Listed records.

_____

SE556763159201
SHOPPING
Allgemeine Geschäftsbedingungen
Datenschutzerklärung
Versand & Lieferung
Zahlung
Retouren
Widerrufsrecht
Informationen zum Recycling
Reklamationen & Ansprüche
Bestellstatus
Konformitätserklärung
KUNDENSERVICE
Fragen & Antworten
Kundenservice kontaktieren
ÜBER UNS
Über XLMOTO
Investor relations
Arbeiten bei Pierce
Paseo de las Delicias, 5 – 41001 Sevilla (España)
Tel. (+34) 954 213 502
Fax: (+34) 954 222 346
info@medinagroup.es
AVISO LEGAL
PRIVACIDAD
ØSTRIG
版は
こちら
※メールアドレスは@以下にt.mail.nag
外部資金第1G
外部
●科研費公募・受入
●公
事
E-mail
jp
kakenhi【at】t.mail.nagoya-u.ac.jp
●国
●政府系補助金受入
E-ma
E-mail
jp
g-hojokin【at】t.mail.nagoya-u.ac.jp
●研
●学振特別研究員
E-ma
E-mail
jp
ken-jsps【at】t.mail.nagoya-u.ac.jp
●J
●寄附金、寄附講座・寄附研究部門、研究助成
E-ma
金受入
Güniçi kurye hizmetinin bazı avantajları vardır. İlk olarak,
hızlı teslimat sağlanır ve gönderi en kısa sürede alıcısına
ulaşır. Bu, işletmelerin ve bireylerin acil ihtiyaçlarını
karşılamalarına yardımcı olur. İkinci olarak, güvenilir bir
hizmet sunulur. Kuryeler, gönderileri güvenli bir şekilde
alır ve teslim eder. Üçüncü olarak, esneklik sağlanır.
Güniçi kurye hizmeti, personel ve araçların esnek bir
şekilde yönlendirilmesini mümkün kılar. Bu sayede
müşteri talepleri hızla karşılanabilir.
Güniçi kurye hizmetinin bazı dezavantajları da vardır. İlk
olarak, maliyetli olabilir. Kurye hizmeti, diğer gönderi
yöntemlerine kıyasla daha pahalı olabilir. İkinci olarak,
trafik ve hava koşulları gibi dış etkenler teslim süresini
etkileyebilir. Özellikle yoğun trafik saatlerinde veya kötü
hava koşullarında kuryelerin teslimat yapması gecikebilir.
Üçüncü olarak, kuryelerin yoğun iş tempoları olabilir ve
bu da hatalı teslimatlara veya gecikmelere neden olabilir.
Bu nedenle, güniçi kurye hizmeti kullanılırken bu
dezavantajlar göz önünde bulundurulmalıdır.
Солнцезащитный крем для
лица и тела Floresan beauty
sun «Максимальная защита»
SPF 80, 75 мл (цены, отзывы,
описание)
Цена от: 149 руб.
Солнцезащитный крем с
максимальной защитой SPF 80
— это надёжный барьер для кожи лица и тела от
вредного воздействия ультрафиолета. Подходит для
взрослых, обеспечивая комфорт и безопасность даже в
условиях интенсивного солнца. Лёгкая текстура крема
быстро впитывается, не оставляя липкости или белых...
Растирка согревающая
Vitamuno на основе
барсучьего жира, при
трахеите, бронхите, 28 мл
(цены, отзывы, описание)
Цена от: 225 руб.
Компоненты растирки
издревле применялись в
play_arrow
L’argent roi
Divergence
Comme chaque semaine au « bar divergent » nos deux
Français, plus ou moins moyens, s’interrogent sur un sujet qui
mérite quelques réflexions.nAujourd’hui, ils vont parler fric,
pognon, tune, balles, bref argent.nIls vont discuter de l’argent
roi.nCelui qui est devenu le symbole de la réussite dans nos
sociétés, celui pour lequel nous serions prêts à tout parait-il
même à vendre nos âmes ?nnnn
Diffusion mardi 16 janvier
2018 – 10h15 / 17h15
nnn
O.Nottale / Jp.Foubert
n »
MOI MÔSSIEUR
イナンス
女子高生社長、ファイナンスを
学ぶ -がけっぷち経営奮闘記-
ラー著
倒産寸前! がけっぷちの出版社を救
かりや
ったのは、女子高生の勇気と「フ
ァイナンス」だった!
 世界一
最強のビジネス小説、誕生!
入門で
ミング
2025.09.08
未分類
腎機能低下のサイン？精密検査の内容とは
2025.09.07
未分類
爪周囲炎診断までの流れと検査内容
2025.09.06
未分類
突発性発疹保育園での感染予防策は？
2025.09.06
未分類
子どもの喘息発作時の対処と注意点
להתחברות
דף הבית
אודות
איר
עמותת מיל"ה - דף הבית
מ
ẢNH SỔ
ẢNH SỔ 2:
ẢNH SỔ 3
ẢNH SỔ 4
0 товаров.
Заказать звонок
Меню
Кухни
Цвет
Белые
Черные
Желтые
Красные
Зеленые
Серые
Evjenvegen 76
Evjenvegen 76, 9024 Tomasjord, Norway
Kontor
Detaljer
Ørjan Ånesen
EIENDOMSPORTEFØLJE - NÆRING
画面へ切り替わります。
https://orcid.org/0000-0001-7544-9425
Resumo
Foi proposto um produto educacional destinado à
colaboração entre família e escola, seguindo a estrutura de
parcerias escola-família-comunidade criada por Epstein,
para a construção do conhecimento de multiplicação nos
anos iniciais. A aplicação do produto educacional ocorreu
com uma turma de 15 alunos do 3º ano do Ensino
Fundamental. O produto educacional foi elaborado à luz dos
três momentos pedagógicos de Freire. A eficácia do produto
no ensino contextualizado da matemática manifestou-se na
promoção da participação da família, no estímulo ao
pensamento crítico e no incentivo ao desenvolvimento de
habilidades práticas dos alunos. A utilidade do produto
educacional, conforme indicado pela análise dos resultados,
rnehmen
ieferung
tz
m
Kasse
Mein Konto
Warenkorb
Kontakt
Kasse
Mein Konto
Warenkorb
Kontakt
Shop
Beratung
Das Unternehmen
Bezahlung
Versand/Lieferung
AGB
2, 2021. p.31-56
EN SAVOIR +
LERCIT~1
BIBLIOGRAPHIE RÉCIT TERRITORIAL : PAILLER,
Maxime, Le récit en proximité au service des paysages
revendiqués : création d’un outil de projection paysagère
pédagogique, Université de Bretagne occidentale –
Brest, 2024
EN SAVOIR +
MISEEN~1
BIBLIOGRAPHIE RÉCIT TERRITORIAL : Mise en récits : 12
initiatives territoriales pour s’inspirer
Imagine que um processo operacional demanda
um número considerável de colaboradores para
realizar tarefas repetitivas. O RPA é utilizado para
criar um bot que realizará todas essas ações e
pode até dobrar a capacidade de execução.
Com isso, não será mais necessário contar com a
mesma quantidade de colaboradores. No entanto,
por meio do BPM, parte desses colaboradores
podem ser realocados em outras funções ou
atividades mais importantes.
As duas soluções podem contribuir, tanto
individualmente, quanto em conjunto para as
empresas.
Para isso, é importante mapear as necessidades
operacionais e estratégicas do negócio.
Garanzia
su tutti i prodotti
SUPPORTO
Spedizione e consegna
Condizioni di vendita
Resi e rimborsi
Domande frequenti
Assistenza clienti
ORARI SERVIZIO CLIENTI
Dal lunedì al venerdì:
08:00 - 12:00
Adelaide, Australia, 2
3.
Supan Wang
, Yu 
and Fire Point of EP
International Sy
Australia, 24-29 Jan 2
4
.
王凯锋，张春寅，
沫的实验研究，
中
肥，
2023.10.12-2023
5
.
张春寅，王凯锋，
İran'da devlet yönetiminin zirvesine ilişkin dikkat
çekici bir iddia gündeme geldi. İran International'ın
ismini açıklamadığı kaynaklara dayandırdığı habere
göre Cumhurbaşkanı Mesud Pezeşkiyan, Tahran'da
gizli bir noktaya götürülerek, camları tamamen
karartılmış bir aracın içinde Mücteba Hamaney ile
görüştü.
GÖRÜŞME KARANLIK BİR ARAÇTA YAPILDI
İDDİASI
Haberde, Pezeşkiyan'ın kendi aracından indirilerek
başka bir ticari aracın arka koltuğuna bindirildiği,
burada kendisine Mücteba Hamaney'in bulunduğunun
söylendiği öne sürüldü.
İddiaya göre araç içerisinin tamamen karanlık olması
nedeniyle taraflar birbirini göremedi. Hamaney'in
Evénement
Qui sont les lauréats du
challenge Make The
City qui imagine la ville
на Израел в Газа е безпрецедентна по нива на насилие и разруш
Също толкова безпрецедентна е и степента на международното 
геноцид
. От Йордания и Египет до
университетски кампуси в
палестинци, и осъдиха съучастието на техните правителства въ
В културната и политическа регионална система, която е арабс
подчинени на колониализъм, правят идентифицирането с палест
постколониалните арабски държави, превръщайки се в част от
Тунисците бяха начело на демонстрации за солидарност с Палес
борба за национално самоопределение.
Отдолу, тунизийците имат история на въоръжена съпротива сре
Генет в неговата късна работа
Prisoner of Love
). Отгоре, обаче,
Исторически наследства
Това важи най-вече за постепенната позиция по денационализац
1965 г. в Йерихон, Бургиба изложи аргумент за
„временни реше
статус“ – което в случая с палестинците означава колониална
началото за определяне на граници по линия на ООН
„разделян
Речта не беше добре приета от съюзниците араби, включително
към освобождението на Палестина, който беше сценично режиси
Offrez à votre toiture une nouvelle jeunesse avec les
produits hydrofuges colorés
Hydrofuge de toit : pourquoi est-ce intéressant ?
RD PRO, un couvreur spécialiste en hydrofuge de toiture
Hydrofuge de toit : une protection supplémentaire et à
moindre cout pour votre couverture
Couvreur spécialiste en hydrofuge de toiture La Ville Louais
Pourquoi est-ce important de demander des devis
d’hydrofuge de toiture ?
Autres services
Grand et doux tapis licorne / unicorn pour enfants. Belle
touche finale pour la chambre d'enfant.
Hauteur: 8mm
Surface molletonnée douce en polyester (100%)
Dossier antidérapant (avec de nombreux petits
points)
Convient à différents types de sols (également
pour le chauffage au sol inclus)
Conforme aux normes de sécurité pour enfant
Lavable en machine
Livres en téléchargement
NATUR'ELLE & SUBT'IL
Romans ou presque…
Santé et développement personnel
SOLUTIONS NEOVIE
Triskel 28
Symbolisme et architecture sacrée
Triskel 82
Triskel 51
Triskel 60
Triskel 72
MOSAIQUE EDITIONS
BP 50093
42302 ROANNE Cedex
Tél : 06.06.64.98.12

_____

Exercise brief. Turn the data, from its first line through the line containing "Kundenservice kontaktieren" inclusive, into a Markdown table with the columns Row and Data line. Number each line in Row, put its text in Data line, and leave out any blank lines.

Answer area.
| Row | Data line |
|---|---|
| 1 | SE556763159201 |
| 2 | SHOPPING |
| 3 | Allgemeine Geschäftsbedingungen |
| 4 | Datenschutzerklärung |
| 5 | Versand & Lieferung |
| 6 | Zahlung |
| 7 | Retouren |
| 8 | Widerrufsrecht |
| 9 | Informationen zum Recycling |
| 10 | Reklamationen & Ansprüche |
| 11 | Bestellstatus |
| 12 | Konformitätserklärung |
| 13 | KUNDENSERVICE |
| 14 | Fragen & Antworten |
| 15 | Kundenservice kontaktieren |